Posters once united a nation. Iconic screen prints of Uncle Sam and Rosie the Riveter flooded lamp posts of times past, uniting a nation at war or in the throngs of the great depression. Even to those who don't remember this era, the posters evoke a strong emotional imprint of what it was like.
The digital age has all but replaced this tactile medium, but The Library of Congress has maintained an impressive online catalog of prints and photographs, preserving our history.
Among this catalog is The Work Projects Administration (WPA) Poster Collection. It consists of 907 posters produced from 1936 to 1943 by various branches of the WPA and was one of the first U.S. government programs to support the arts.

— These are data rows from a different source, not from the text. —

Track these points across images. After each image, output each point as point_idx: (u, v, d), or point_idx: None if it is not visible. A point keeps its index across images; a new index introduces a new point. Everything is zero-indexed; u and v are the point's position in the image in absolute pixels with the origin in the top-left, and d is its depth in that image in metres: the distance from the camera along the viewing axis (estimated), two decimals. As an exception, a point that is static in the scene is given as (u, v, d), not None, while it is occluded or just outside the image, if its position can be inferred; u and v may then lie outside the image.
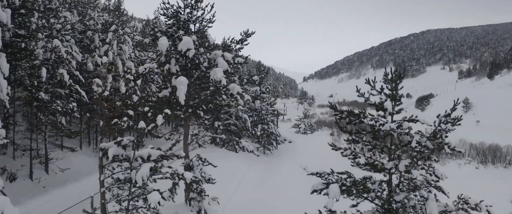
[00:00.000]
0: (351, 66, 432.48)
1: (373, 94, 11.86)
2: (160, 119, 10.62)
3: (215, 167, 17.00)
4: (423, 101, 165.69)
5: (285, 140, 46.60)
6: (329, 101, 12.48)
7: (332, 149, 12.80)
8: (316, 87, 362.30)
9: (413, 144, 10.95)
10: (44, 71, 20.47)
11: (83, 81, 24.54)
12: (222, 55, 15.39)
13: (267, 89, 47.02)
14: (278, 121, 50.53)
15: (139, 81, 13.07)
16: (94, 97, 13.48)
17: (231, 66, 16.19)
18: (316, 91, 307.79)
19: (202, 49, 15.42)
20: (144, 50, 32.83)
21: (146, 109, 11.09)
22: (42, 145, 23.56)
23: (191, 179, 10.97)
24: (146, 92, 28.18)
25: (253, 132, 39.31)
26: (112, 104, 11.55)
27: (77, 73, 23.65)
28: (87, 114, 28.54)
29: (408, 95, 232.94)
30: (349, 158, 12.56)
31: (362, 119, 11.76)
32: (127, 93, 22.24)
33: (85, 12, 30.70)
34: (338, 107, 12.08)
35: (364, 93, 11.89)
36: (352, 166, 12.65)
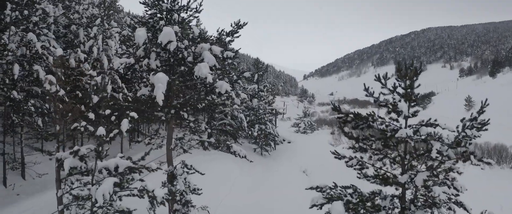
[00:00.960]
0: (352, 64, 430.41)
1: (383, 94, 9.98)
2: (125, 124, 8.78)
3: (203, 174, 15.14)
4: (424, 100, 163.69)
5: (284, 140, 44.69)
6: (331, 102, 10.62)
7: (335, 157, 10.91)
8: (316, 85, 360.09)
9: (434, 154, 9.06)
10: (16, 68, 18.58)
11: (63, 78, 22.61)
12: (210, 49, 13.52)
13: (265, 87, 45.01)
14: (276, 120, 48.65)
15: (99, 78, 11.13)
16: (46, 97, 11.68)
17: (226, 62, 14.40)
18: (317, 89, 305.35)
19: (186, 42, 13.53)
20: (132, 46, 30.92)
21: (108, 111, 9.26)
22: (18, 148, 21.67)
23: (163, 197, 9.10)
24: (133, 90, 26.28)
25: (250, 132, 37.37)
26: (69, 106, 9.67)
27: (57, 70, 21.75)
28: (69, 114, 26.59)
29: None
30: (355, 169, 10.68)
31: (371, 123, 9.89)
32: (86, 92, 20.20)
33: (70, 6, 28.77)
34: (341, 107, 10.21)
35: (373, 92, 10.00)
36: (359, 178, 10.78)
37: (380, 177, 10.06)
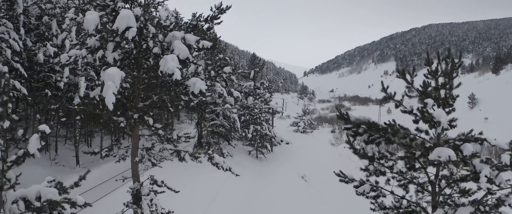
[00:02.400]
0: (352, 61, 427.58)
1: (408, 96, 7.27)
2: (34, 142, 6.08)
3: (177, 192, 12.42)
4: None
5: (281, 141, 41.86)
6: (336, 108, 7.87)
7: (341, 180, 8.19)
8: (316, 82, 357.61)
9: (484, 184, 6.33)
10: (-36, 63, 15.87)
11: (25, 75, 19.87)
12: (183, 38, 10.78)
13: (262, 85, 42.06)
14: (273, 120, 45.81)
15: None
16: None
17: (217, 57, 11.71)
18: (317, 86, 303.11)
19: (152, 29, 10.78)
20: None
21: (7, 123, 6.55)
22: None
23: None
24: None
25: (243, 134, 34.51)
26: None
27: (18, 65, 19.06)
28: (37, 116, 23.86)
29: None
30: (367, 197, 7.94)
31: (391, 137, 7.15)
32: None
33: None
34: (344, 109, 7.49)
35: (393, 94, 7.26)
36: (373, 210, 8.03)
37: (403, 211, 7.33)
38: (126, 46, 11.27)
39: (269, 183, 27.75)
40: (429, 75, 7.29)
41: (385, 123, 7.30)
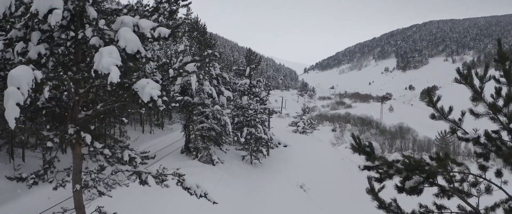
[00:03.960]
0: (353, 57, 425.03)
1: (475, 114, 4.41)
2: None
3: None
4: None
5: (279, 144, 38.90)
6: (352, 134, 4.98)
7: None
8: (317, 79, 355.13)
9: None
10: None
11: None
12: (136, 25, 7.93)
13: (259, 82, 39.00)
14: (269, 121, 42.87)
15: None
16: None
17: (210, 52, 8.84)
18: (317, 83, 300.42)
19: (93, 13, 7.93)
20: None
21: None
22: None
23: None
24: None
25: (236, 138, 31.57)
26: None
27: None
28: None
29: (411, 87, 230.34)
30: None
31: (443, 187, 4.26)
32: None
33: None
34: (369, 143, 4.63)
35: (447, 112, 4.38)
36: None
37: None
38: (63, 37, 8.41)
39: (264, 192, 24.92)
40: (501, 79, 4.44)
41: (430, 157, 4.46)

The posters were added to the Library of Congress holdings in the 1940s, and of the 2,000 WPA posters known to exist; the Library of Congress's collection of more than 900 images is the largest. The collection was designed to publicize exhibits, community activities, theatrical productions, and health and educational programs. Among these prints, are images of workplace safety ? posters that helped revolutionize workplace standards and safety procedures that keep our work fleet safe today.
The posters represent 17 states and the District of Columbia. The states of California, Illinois, New York, Ohio, and Pennsylvania have the strongest representation.
Posters in this collection were made by artists working for the Works Projects Administration, a "New Deal" program of the U.S. Government. There are no known restrictions on the use of these posters.